The titular essay from Thomas S Mullaney’s book “Your computer is on fire”. The book itself is a collection of arguments about how awful computing is for the environment.

Bottom line up front

I rate this 2.3.

8 pages of directors-cut feeling intro, the radio edit would only include the punchy bits of the first paragraph and the first half of the last paragraph.

Summary

Thomas is writing to me. Right out of the gate, he compares himself to a Luddite and then provides examples of excuses I would use to hand-wave away issues. It is done first in a punchy paragraph that says everything, then boiled down to a rambly page and a half where nothing new is said. Then we’re off to the races.

Nothing is virtual

There is no cloud, instead, somebody else’s computer consumes 2 percent of global energy, and this is just going up. There’s also a high human cost. Electronics are made of spooky chemicals made and ‘recycled’ in unsafe conditions. Underpaid or volunteer mods watch gore and cheese pizza without any support from employers. Thomas doesn’t imply this is exhaustive, but I’d have also mentioned crunch time in game dev. I’d also be tempted to bring up Aaron Swartz, although this manifesto was published by MIT press. They may not have been excited to publish something about the time they drove a kid to suicide.

This is an emergency

Short and ranty para re-hashing the intro a 3rd time.

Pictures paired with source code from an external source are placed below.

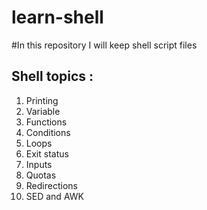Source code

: # learn-shell
#In this repository I will keep shell script files   

Shell topics :
-----------
1. Printing
2. Variable
3. Functions
4. Conditions
5. Loops
6. Exit status 
7. Inputs
8. Quotas
9. Redirections
10. SED and AWK
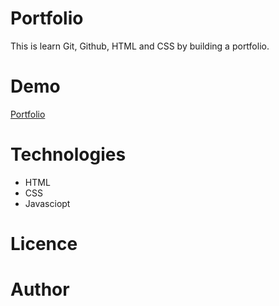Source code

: # Portfolio
This is learn Git, Github, HTML and CSS by building a portfolio.

# Demo
[Portfolio](https://phucfi.github.io/githubtest/)

# Technologies
* HTML
* CSS
* Javasciopt

# Licence

# Author
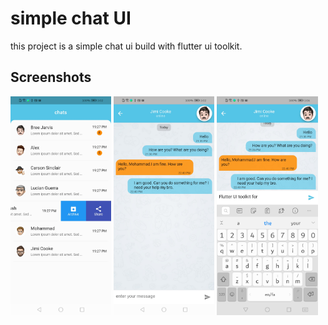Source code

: # simple chat UI

this project is a simple chat ui build with flutter ui toolkit.

## Screenshots

<img align = "center" src="screenshots/screenShot1.jpg" width=32%> <img align = "center" src="screenshots/screenShot2.jpg" width=32%> <img align = "center" src="screenshots/screenShot3.jpg" width=32%>
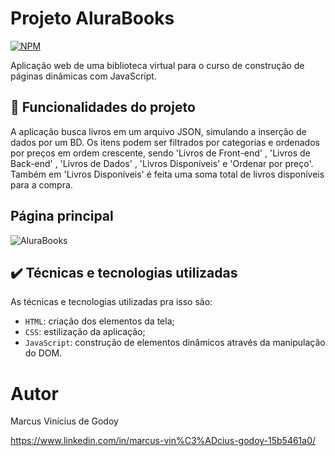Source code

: # Projeto AluraBooks
[![NPM](https://img.shields.io/npm/l/react)](https://github.com/MarcusViniciusGodoy/Desafio-Componentes-e-Inje-o-de-depend-ncia/blob/main/LICENSE)

Aplicação web de uma biblioteca virtual para o curso de construção de páginas dinâmicas com JavaScript.

## 🔨 Funcionalidades do projeto

A aplicação busca livros em um arquivo JSON, simulando a inserção de dados por um BD. Os itens podem ser filtrados por categorias e ordenados por preços em ordem crescente, sendo 'Livros de Front-end' , 'Livros de Back-end' , 'Livros de Dados' , 'Livros Disponíveis' e 'Ordenar por preço'. Também em 'Livros Disponíveis' é feita uma soma total de livros disponíveis para a compra.

## Página principal
![AluraBooks](https://github.com/MarcusViniciusGodoy/assets/blob/main/AluraBooks.PNG)


## ✔️ Técnicas e tecnologias utilizadas

As técnicas e tecnologias utilizadas pra isso são:

- `HTML`: criação dos elementos da tela;
- `CSS`: estilização da aplicação;
- `JavaScript`: construção de elementos dinâmicos através da manipulação do DOM.

# Autor
Marcus Vinícius de Godoy 

https://www.linkedin.com/in/marcus-vin%C3%ADcius-godoy-15b5461a0/
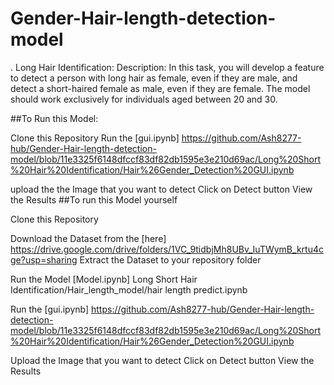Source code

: # Gender-Hair-length-detection-model
. Long Hair Identification: Description: In this task, you will develop a feature to detect a person with long hair as female, even if they are male, and detect a short-haired female as male, even if they are female. The model should work exclusively for individuals aged between 20 and 30.

##To Run this Model:

Clone this Repository
Run the [gui.ipynb] https://github.com/Ash8277-hub/Gender-Hair-length-detection-model/blob/11e3325f6148dfccf83df82db1595e3e210d69ac/Long%20Short%20Hair%20Identification/Hair%26Gender_Detection%20GUI.ipynb

upload the the Image that you want to detect
Click on Detect button
View the Results
##To run this Model yourself

Clone this Repository

Download the Dataset from the [here] https://drive.google.com/drive/folders/1VC_9tidbjMh8UBv_IuTWymB_krtu4cge?usp=sharing 
Extract the Dataset to your repository folder

Run the Model [Model.ipynb] Long Short Hair Identification/Hair_length_model/hair length predict.ipynb

Run the [gui.ipynb] https://github.com/Ash8277-hub/Gender-Hair-length-detection-model/blob/11e3325f6148dfccf83df82db1595e3e210d69ac/Long%20Short%20Hair%20Identification/Hair%26Gender_Detection%20GUI.ipynb

Upload the Image that you want to detect
Click on Detect button
View the Results
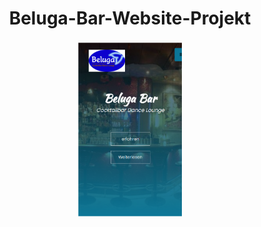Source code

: <h1 align="center" width="100%"  >
    Beluga-Bar-Website-Projekt
</h1>

<p align="center" width="100%">
    <img width="33%" src="https://github.com/KhaledBenAbderrahim/Beluga-Bar-Website-Projekt/blob/main/Data/Beluga_app.png?raw=true"> 
</p>
 
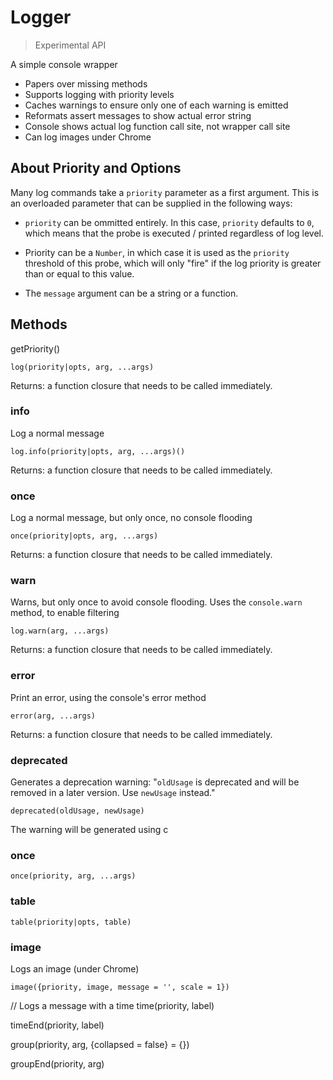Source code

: # Logger

> Experimental API

A simple console wrapper
* Papers over missing methods
* Supports logging with priority levels
* Caches warnings to ensure only one of each warning is emitted
* Reformats assert messages to show actual error string
* Console shows actual log function call site, not wrapper call site
* Can log images under Chrome


## About Priority and Options

Many log commands take a `priority` parameter as a first argument. This is an overloaded parameter that can be supplied in the following ways:
* `priority` can be ommitted entirely. In this case, `priority` defaults to `0`, which means that the probe is executed / printed regardless of log level.
* Priority can be a `Number`, in which case it is used as the `priority` threshold of this probe, which will only "fire" if the log priority is greater than or equal to this value.


* The `message` argument can be a string or a function.

## Methods

getPriority()

`log(priority|opts, arg, ...args)`

Returns: a function closure that needs to be called immediately.

### info

Log a normal message

`log.info(priority|opts, arg, ...args)()`

Returns: a function closure that needs to be called immediately.

### once

Log a normal message, but only once, no console flooding

`once(priority|opts, arg, ...args)`

Returns: a function closure that needs to be called immediately.

### warn

Warns, but only once to avoid console flooding. Uses the `console.warn` method, to enable filtering 

`log.warn(arg, ...args)`

Returns: a function closure that needs to be called immediately.

### error

Print an error, using the console's error method

`error(arg, ...args)`

Returns: a function closure that needs to be called immediately.

### deprecated

Generates a deprecation warning:
"`oldUsage` is deprecated and will be removed in a later version. Use `newUsage` instead."

`deprecated(oldUsage, newUsage)`

The warning will be generated using c

### once

`once(priority, arg, ...args)`

### table

`table(priority|opts, table)`

### image

Logs an image (under Chrome)

`image({priority, image, message = '', scale = 1})`

// Logs a message with a time
time(priority, label)

timeEnd(priority, label)

group(priority, arg, {collapsed = false} = {})

groupEnd(priority, arg)

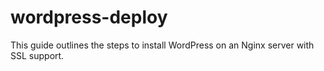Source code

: # wordpress-deploy
This guide outlines the steps to install WordPress on an Nginx server with SSL support.
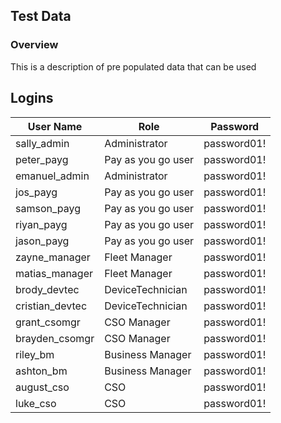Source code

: 

## Test Data

### Overview
This is a description of pre populated data that can be used

## Logins
| User Name       | Role               | Password    |
|-----------------|--------------------|-------------|
| sally_admin     | Administrator      | password01! |
| peter_payg      | Pay as you go user | password01! |
| emanuel_admin   | Administrator      | password01! |
| jos_payg        | Pay as you go user | password01! |
| samson_payg     | Pay as you go user | password01! |
| riyan_payg      | Pay as you go user | password01! |
| jason_payg      | Pay as you go user | password01! |
| zayne_manager   | Fleet Manager      | password01! |
| matias_manager  | Fleet Manager      | password01! |
| brody_devtec    | DeviceTechnician   | password01! |
| cristian_devtec | DeviceTechnician   | password01! |
| grant_csomgr    | CSO Manager        | password01! |
| brayden_csomgr  | CSO Manager        | password01! |
| riley_bm        | Business Manager   | password01! |
| ashton_bm       | Business Manager   | password01! |
| august_cso      | CSO                | password01! |
| luke_cso        | CSO                | password01! |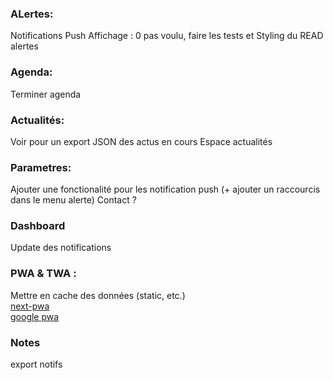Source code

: ### ALertes:

Notifications Push
Affichage : 0 pas voulu, faire les tests et
Styling du READ alertes

### Agenda:

Terminer agenda

### Actualités:

Voir pour un export JSON des actus en cours
Espace actualités

### Parametres:

Ajouter une fonctionalité pour les notification push (+ ajouter un raccourcis dans le menu alerte)
Contact ?

### Dashboard

Update des notifications

### PWA & TWA :

Mettre en cache des données (static, etc.)  
[next-pwa](https://www.npmjs.com/package/next-pwa)  
[google pwa](https://developers.google.com/codelabs/pwa-in-play?hl=fr#3)

### Notes

export notifs
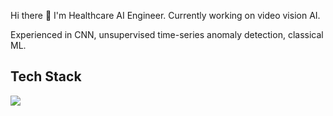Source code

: Hi there 👋 I'm Healthcare AI Engineer. Currently working on video vision AI. 

Experienced in CNN, unsupervised time-series anomaly detection, classical ML.

## Tech Stack

<a href="https://www.python.org/" target="_blank"><img src="https://img.shields.io/badge/python-#3776AB?style=flat-square&logo=Python&logoColor=white"/></a>

<!--
**vkehfdl1/vkehfdl1** is a ✨ _special_ ✨ repository because its `README.md` (this file) appears on your GitHub profile.

Here are some ideas to get you started:


- 🌱 I’m currently learning ...
- 👯 I’m looking to collaborate on ...
- 🤔 I’m looking for help with ...
- 💬 Ask me about ...
- 📫 How to reach me: ...
- 😄 Pronouns: ...
- ⚡ Fun fact: ...
-->

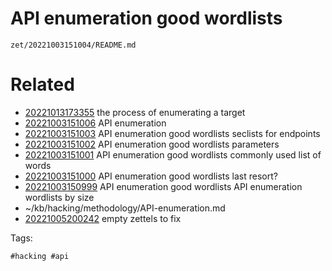 # API enumeration good wordlists

` zet/20221003151004/README.md `

# Related

- [20221013173355](/zet/20221013173355/README.md) the process of enumerating a target
- [20221003151006](/zet/20221003151006/README.md) API enumeration
- [20221003151003](/zet/20221003151003/README.md) API enumeration good wordlists seclists for endpoints
- [20221003151002](/zet/20221003151002/README.md) API enumeration good wordlists parameters
- [20221003151001](/zet/20221003151001/README.md) API enumeration good wordlists commonly used list of words
- [20221003151000](/zet/20221003151000/README.md) API enumeration good wordlists last resort?
- [20221003150999](/zet/20221003150999/README.md) API enumeration good wordlists API enumeration wordlists by size
- ~/kb/hacking/methodology/API-enumeration.md
- [20221005200242](/zet/20221005200242/README.md) empty zettels to fix

Tags:

    #hacking #api 
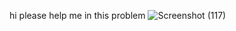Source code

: 
hi please help me in this problem
![Screenshot (117)](https://github.com/its-samarth/video-player/assets/72015046/904e467b-1620-49e1-a16c-8369a8e349e5)
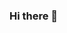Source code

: ### Hi there 👋

<!--
**zainasyed/zainasyed** is a ✨ _special_ ✨ repository because its `README.md` (this file) appears on your GitHub profile.

I'm a web developer from India, currently living in Dubai. 

💻 Lead programming languages: Javascript ,React, Nodejs.
🏫 Have been a Computer engineering student
💬 Feel free to reach out to me for some interesting discussions.
📫 How to reach me: https://www.linkedin.com/in/samreen-fatima-1324b2169/


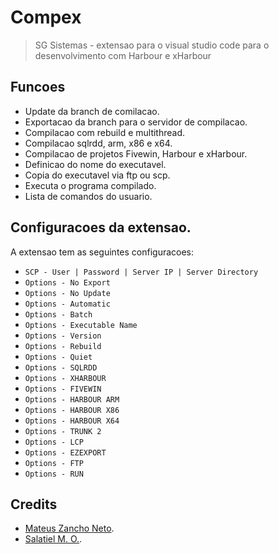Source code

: # Compex
> SG Sistemas - extensao para o visual studio code para o desenvolvimento com Harbour e xHarbour

## Funcoes

- Update da branch de comilacao.
- Exportacao da branch para o servidor de compilacao.
- Compilacao com rebuild e multithread.
- Compilacao sqlrdd, arm, x86 e x64.
- Compilacao de projetos Fivewin, Harbour e xHarbour.
- Definicao do nome do executavel.
- Copia do executavel via ftp ou scp.
- Executa o programa compilado.
- Lista de comandos do usuario.

## Configuracoes da extensao.
A extensao tem as seguintes configuracoes:

* `SCP - User | Password | Server IP | Server Directory`
* `Options - No Export      `
* `Options - No Update      `
* `Options - Automatic      `
* `Options - Batch          `
* `Options - Executable Name`
* `Options - Version        `
* `Options - Rebuild        `
* `Options - Quiet          `
* `Options - SQLRDD         `
* `Options - XHARBOUR       `
* `Options - FIVEWIN        `
* `Options - HARBOUR ARM    `
* `Options - HARBOUR X86    `
* `Options - HARBOUR X64    `
* `Options - TRUNK 2        `
* `Options - LCP            `
* `Options - EZEXPORT       `
* `Options - FTP            `
* `Options - RUN            `

## Credits

- [Mateus Zancho Neto](https://github.com/MateusZanchoNeto).
- [Salatiel M. O.](https://github.com/SMOGitHub).
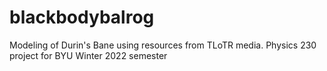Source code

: # blackbodybalrog
Modeling of Durin's Bane using resources from TLoTR media. Physics 230 project for BYU Winter 2022 semester
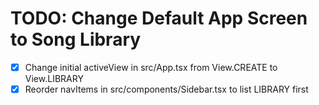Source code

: # TODO: Change Default App Screen to Song Library

- [x] Change initial activeView in src/App.tsx from View.CREATE to View.LIBRARY
- [x] Reorder navItems in src/components/Sidebar.tsx to list LIBRARY first
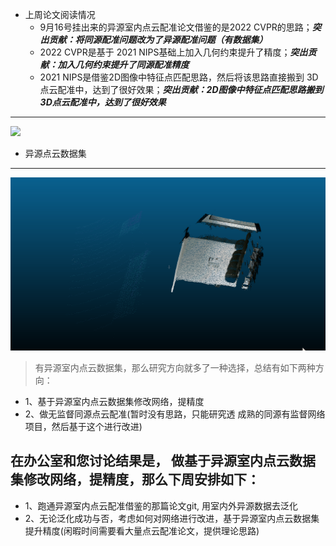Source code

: - 上周论文阅读情况
  - 9月16号挂出来的异源室内点云配准论文借鉴的是2022 CVPR的思路；___突出贡献：将同源配准问题改为了异源配准问题（有数据集）___
  - 2022 CVPR是基于 2021 NIPS基础上加入几何约束提升了精度；___突出贡献：加入几何约束提升了同源配准精度___
  - 2021 NIPS是借鉴2D图像中特征点匹配思路，然后将该思路直接搬到 3D点云配准中，达到了很好效果；___突出贡献：2D图像中特征点匹配思路搬到 3D点云配准中，达到了很好效果___
---
![](https://github.com/Darren-pty/Research/blob/main/Learning%20of%20way/Semester/picture/110.png)

- 异源点云数据集
--- 
![](https://github.com/Darren-pty/Research/blob/main/Learning%20of%20way/Semester/picture/gif/12.gif)




> 有异源室内点云数据集，那么研究方向就多了一种选择，总结有如下两种方向：
- 1、基于异源室内点云数据集修改网络，提精度
- 2、做无监督同源点云配准(暂时没有思路，只能研究透 成熟的同源有监督网络项目，然后基于这个进行改进)

## 在办公室和您讨论结果是， 做基于异源室内点云数据集修改网络，提精度，那么下周安排如下：
- 1、跑通异源室内点云配准借鉴的那篇论文git, 用室内外异源数据去泛化
- 2、无论泛化成功与否，考虑如何对网络进行改进，基于异源室内点云数据集提升精度(闲暇时间需要看大量点云配准论文，提供理论思路)




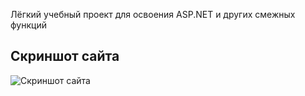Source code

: Лёгкий учебный проект для освоения ASP.NET и других смежных функций

## Скриншот сайта
![Скриншот сайта](https://i.postimg.cc/2jP6mbrD/Site.png)
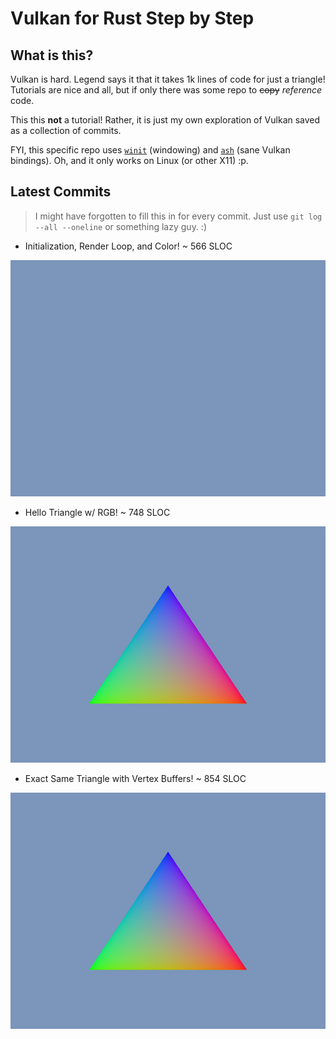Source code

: #  Vulkan for Rust Step by Step

##  What is this?

Vulkan is hard.
Legend says it that it takes 1k lines of code for just a triangle!
Tutorials are nice and all, but if only there was some repo to ~~copy~~ *reference* code.


This this **not** a tutorial!
Rather, it is just my own exploration of Vulkan saved as a collection of commits.


FYI, this specific repo uses [`winit`](https://github.com/rust-windowing/winit) (windowing) and [`ash`](https://github.com/ash-rs/ash) (sane Vulkan bindings).
Oh, and it only works on Linux (or other X11) :p.

##  Latest Commits

>  I might have forgotten to fill this in for every commit.
>  Just use `git log --all --oneline` or something lazy guy. :)

- Initialization, Render Loop, and Color! ~ 566 SLOC

![](/images/0.png)

- Hello Triangle w/ RGB! ~ 748 SLOC

![](/images/1.png)

- Exact Same Triangle with Vertex Buffers! ~ 854 SLOC

![](/images/2.png)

Where will the fire spread?

It’s not clear where we should focus our efforts. Deep Blue and AlphaGo win at games, china built a big supercomputer, T9 keyboard is popular in Korea. I’m not sure why I read this. The fire analogy is already wearing thin on me. I’ve caused a few out-of-control fires in my time, but have never been baffled by ‘where should the fires be fought?’.

The time for equivocation is over

Tells me the rest of the book will just assert ‘sexism is a feature, not a bug’ and ‘AI is a human’. I’ll be watching for this now. The rest of the paper explains why this choice of wording is done. I think this is the important paragraph, or could even be the entire intro. Basically “We asked for the essays to be worded like this”, pre-emptively shooting down the lazy “well ackshually” counterpoints.